:: Directives ::
a) Can you reproduce the relationship post word for word, starting with "Lately, this has" and going on through "4 a compromise?"?
b) Can you write the next part of the relationship post, picking up right after its final line?

:: Text block ::
Now that we see each other all the time, he wants to go back home every other weekend to visit his friends. Normally, I would not see a problem with this but every time he visits his friends we end up getting into a HUGE argument over it. He is usually very calm and relaxed but whenever we get into this type of argument, he gets upset and chooses not to answer my calls or texts. This really upsets me. This happens EVERY time he leaves to visit his friends.

Lately, this has been the cause of our arguments. He feels strongly about this. He thinks he deserves to go away sometimes. I am less open to the idea becuz I dont wanna argue and dont want him to ignore me. Suggestions 4 a compromise?

2007-03-05 12:45:34 · 22 answers · asked by First Lady 5 in Family & Relationships Singles & Dating

We argue because he is gone and often chooses not to call me or when he goes call me he still talks to his friends instead of me.

Oh and he would prefer me not going with him

2007-03-05 12:54:54 · update #1

And for the LOSER who is attempting to correct my english, get over it, I had to phrase things so that I could fit it all under 1000 characters. I am very well-spoken. I didn't ask you to comment on my english but my situation, thank you!

We argue because he chooses not to call or if he does call, he talks to his friends instead of me and he would prefer for me not to go with him back home

2007-03-05 13:02:28 · update #2

22 answers

Why cant you go with him??

:: Data supplied ::
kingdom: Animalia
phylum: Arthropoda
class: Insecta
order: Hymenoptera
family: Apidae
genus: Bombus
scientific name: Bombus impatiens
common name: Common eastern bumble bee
* * *
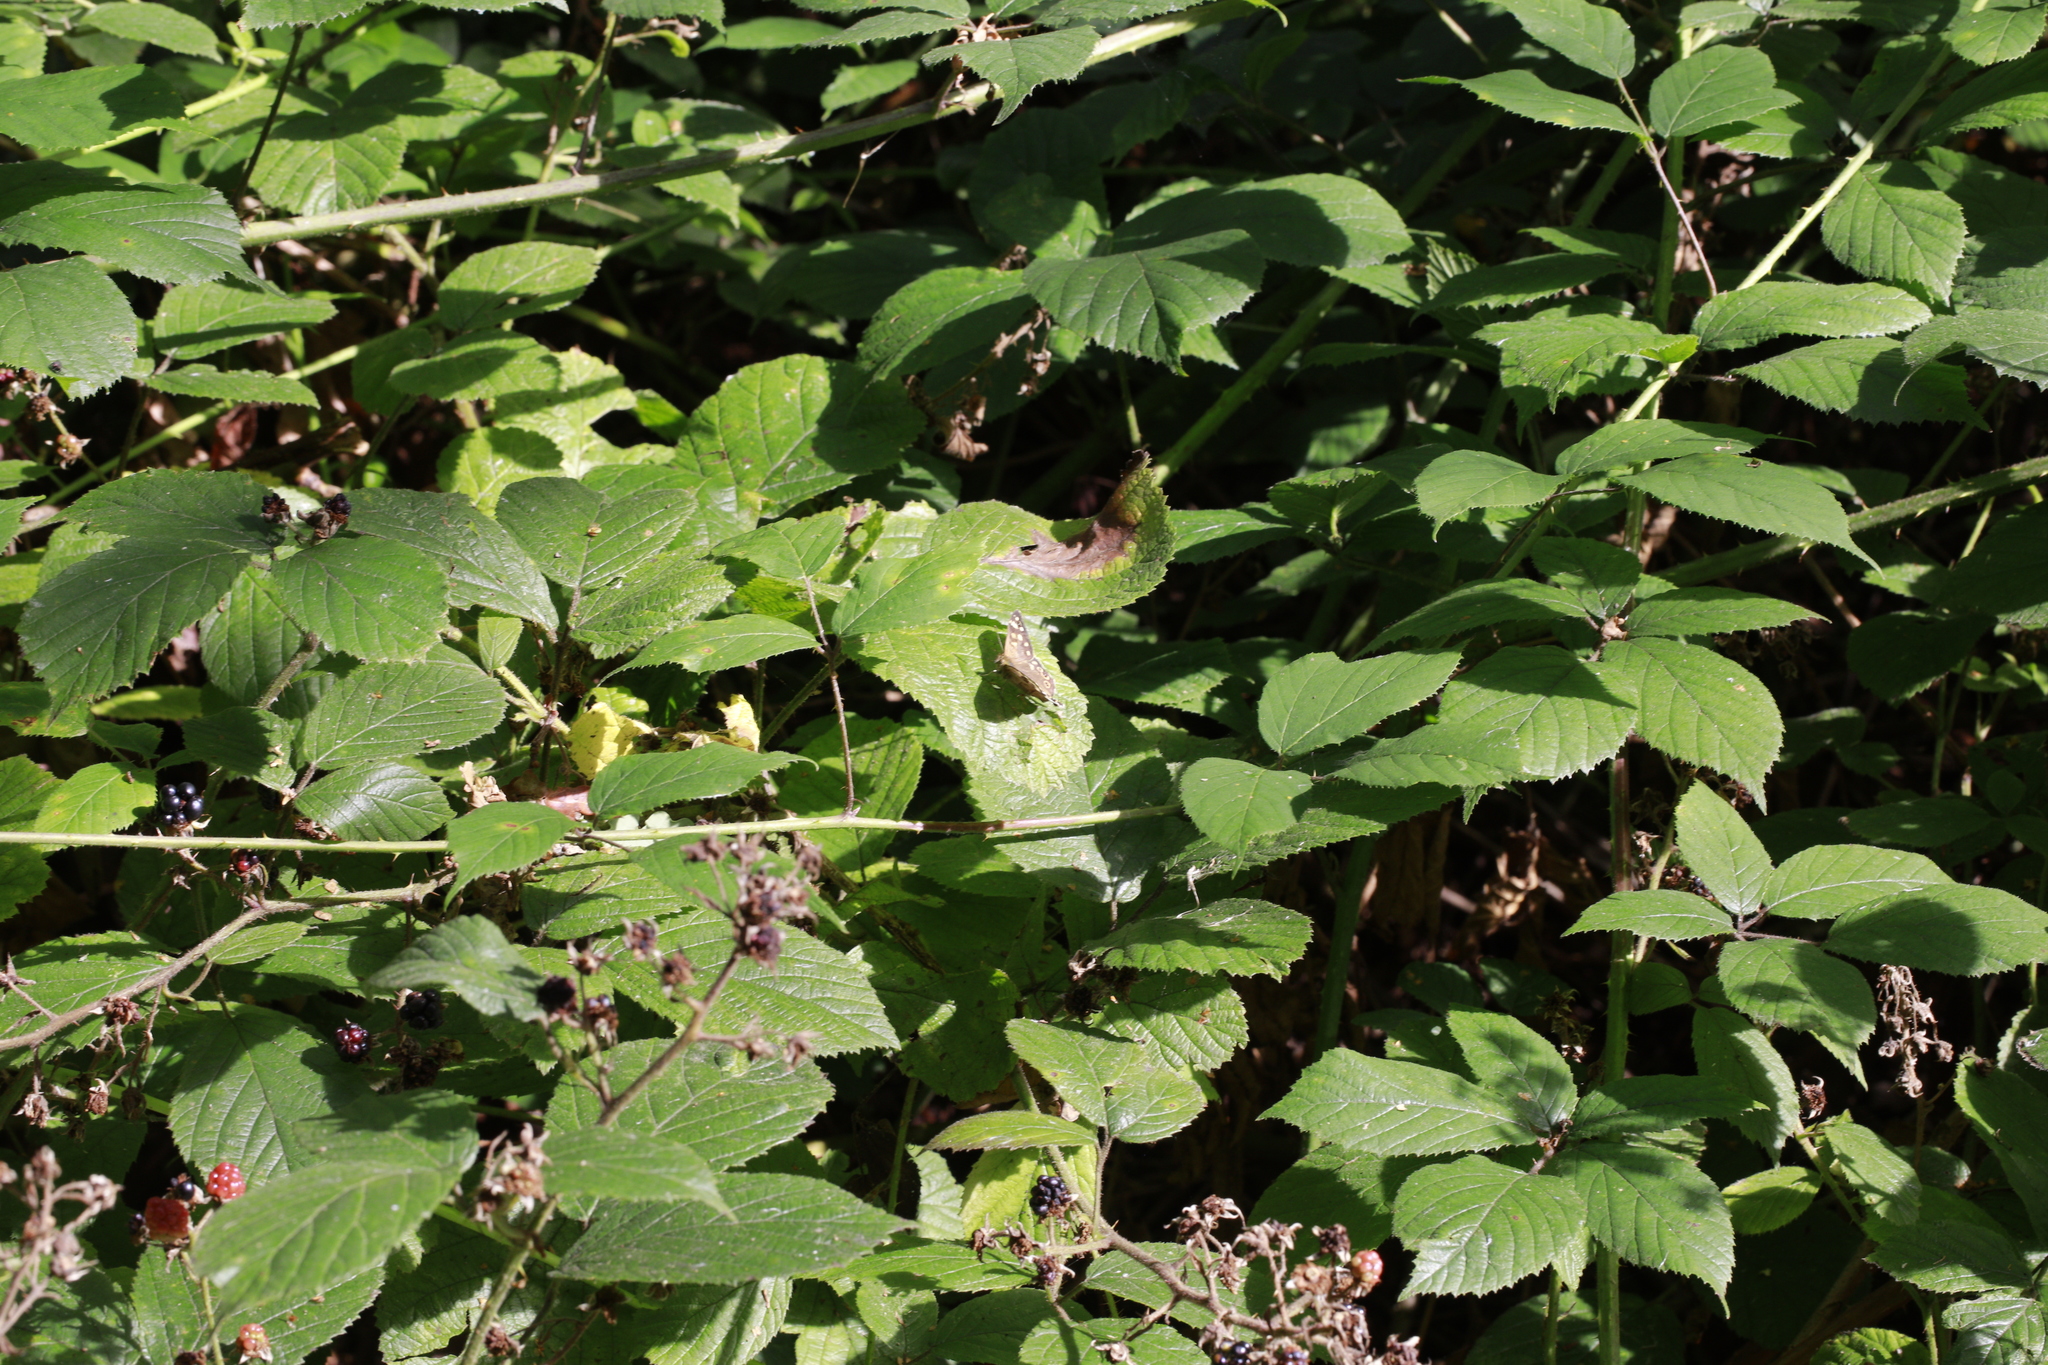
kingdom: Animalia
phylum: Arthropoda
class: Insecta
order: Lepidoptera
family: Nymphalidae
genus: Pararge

:: The replies ::
a)
Lately, this has been the cause of our arguments. He feels strongly about this. He thinks he deserves to go away sometimes. I am less open to the idea becuz I dont wanna argue and dont want him to ignore me. Suggestions 4 a compromise?

b)
If he dont have anything to hide while he is gone, then he should have no problem answering your calls. However, you shouldnt be obsessive and call him every 2 minutes! Sometime us women have to 'bite our tongue' and let the men have some fun.

2007-03-05 12:48:55 · answer #1 · answered by >>Ascher<< 3 · 1 0

What is the causing the argument? That he wants to go see his friends... or the fact that you don't want to argue? You are saying that you argue when he visits his friends (before he leaves) but the cause of the argument is that he is going to visit his friends?

Unfortunately I'd have to agree with your boyfriend... he took time away from his friends and family to come visit you, now that he is away from them, you should ENCOURAGE him to leave and go visit them... being together 24/7 is obviously putting a strain on your relationship... hence all the arguing!

Speaking from experience, I would suggest that you each schedule every other weekend away from each other. Have a bunch of plans for yourself, with your friends, so you don't worry about what he is doing while he's away... have fun! Don't call or text unless it is something VERY important... or just text to say "i love you" but only do it ONCE! He needs some time away, let him have it! Enjoy yourself, have a "girl's night", take time for you!!! Make sure you still define yourself by your own standards, not just by the relationship you're in.

I promise I'm not just saying it... I was there... he was everything, our relationship was everything, we were so in love, I hated when we fought, but it always seemed to happen... eventually one fight was too many, and he broke up with me and never looked back; happy to have what he called his "freedom" back. Go careful, make sure you aren't smothering him... and help him understand that he can enjoy himself and not have to worry about you calling and texting all the time... he needs to be just him every now and then!! Don't fight, and as hard as it is, let your anger go... realize that having him with you is more important than whether or not he answers the phone. Cherish the time you have together, and enjoy the time you're apart, knowing you will be together again soon!

Good luck!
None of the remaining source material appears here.